Ce rapport classe la RDC parmi dix pays qui regroupent à eux seuls la majorité des personnes affectées. Aux côtés de nations comme l’Afghanistan ou encore le Yémen, le pays continue de faire face à une situation persistante, marquée par une forte vulnérabilité des populations, malgré des contextes parfois encore plus critiques ailleurs.
L’un des principaux facteurs mis en avant reste l’insécurité. Dans plusieurs zones du territoire congolais, notamment à l’Est, les violences récurrentes bouleversent profondément les conditions de vie. Les déplacements de populations qui en résultent désorganisent les activités agricoles et limitent l’accès à l’aide, aggravant une situation déjà fragile pour de nombreux ménages.
Les enfants figurent parmi les premières victimes de cette crise. Des millions d’entre eux souffrent de malnutrition aiguë, dont une part importante dans une forme sévère. Dans les contextes fragilisés par les conflits et les déplacements, le manque de soins de santé, la rareté de la nourriture et la propagation des maladies contribuent à détériorer davantage leur état.
Le rapport met également en évidence des situations extrêmes observées récemment dans certaines parties du monde, notamment à Gaza et au Soudan, où des épisodes de famine ont été identifiés. Ces situations traduisent une aggravation des crises alimentaires, souvent liée aux conflits et aux difficultés d’accès humanitaire.
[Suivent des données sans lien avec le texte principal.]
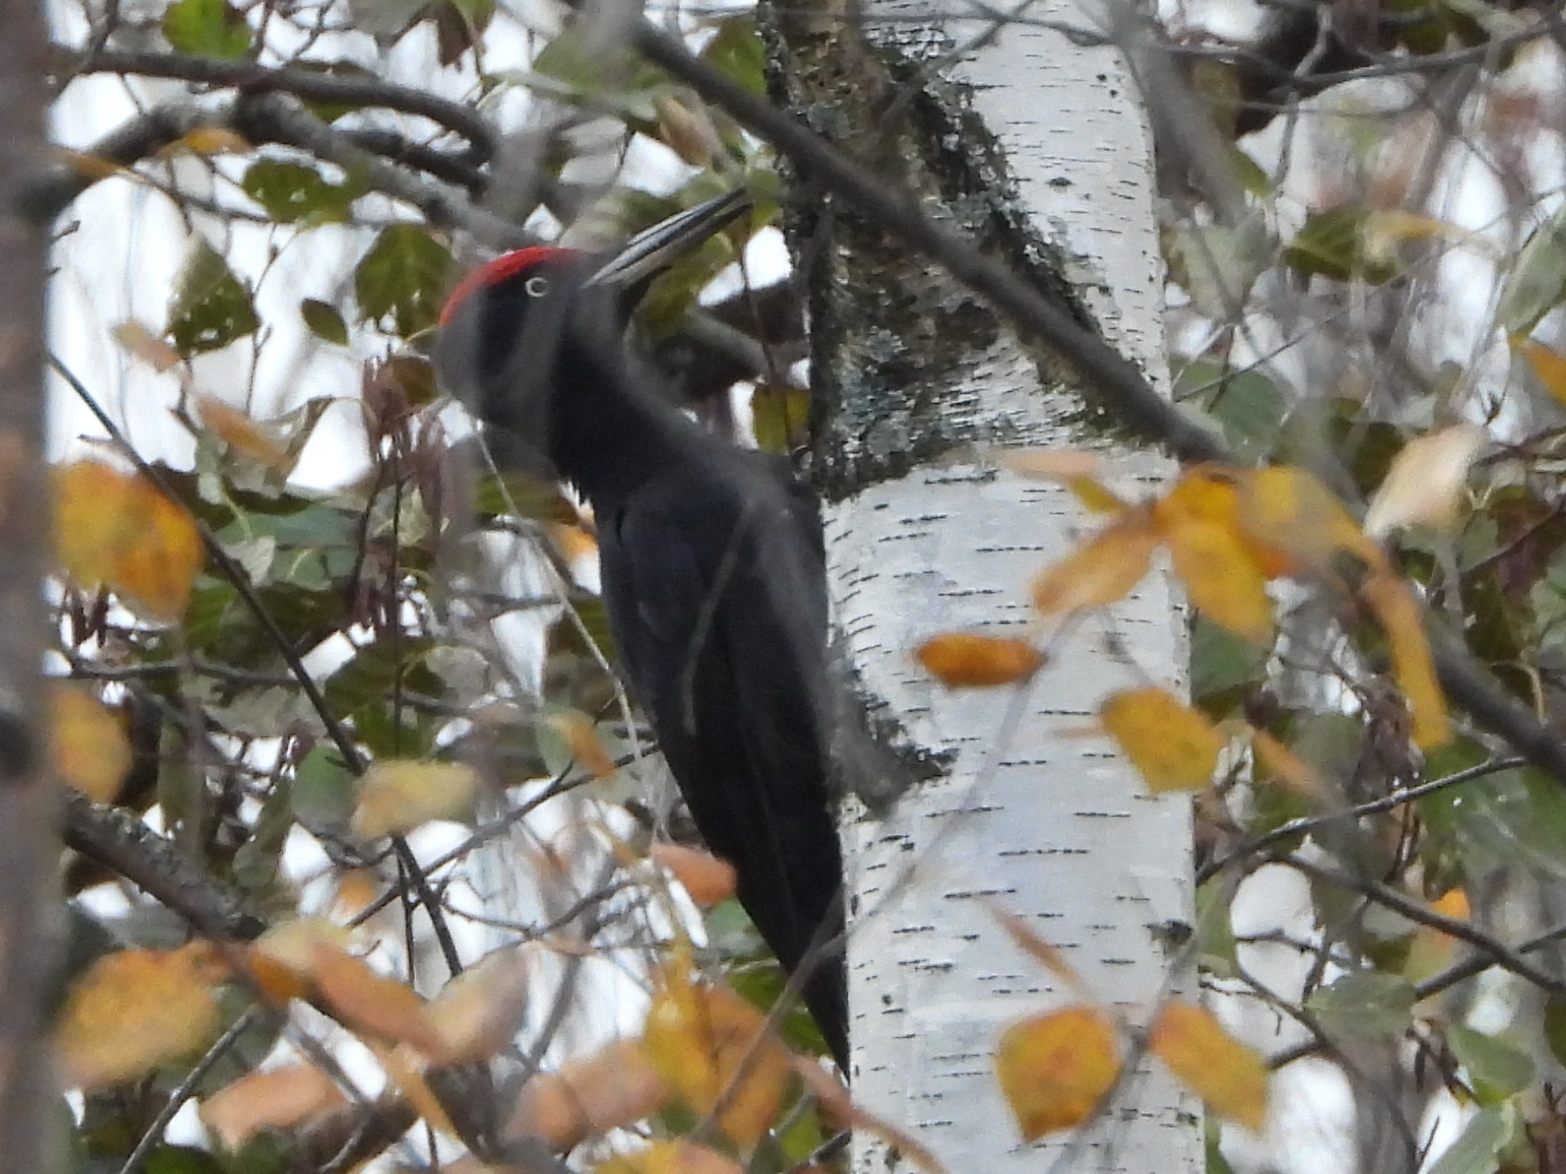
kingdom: Animalia
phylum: Chordata
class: Aves
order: Piciformes
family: Picidae
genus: Dryocopus
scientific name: Dryocopus martius
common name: Black woodpecker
Les perspectives à court terme ne sont guère rassurantes. Pour 2026, les experts redoutent une poursuite de la dégradation sous l’effet combiné des conflits, des aléas climatiques et des incertitudes économiques. Les tensions internationales pourraient, par ailleurs, accentuer les perturbations des marchés, avec des conséquences directes pour des pays déjà fragiles comme la RDC.
À l’échelle mondiale, les chiffres confirment une tendance préoccupante. En 2025, des centaines de millions de personnes ont été confrontées à une faim aiguë dans près d’une cinquantaine de pays. Cette progression, bien que modérée par rapport à l’année précédente, s’inscrit dans une dynamique inquiétante, avec une intensification des cas les plus graves observés ces dernières années.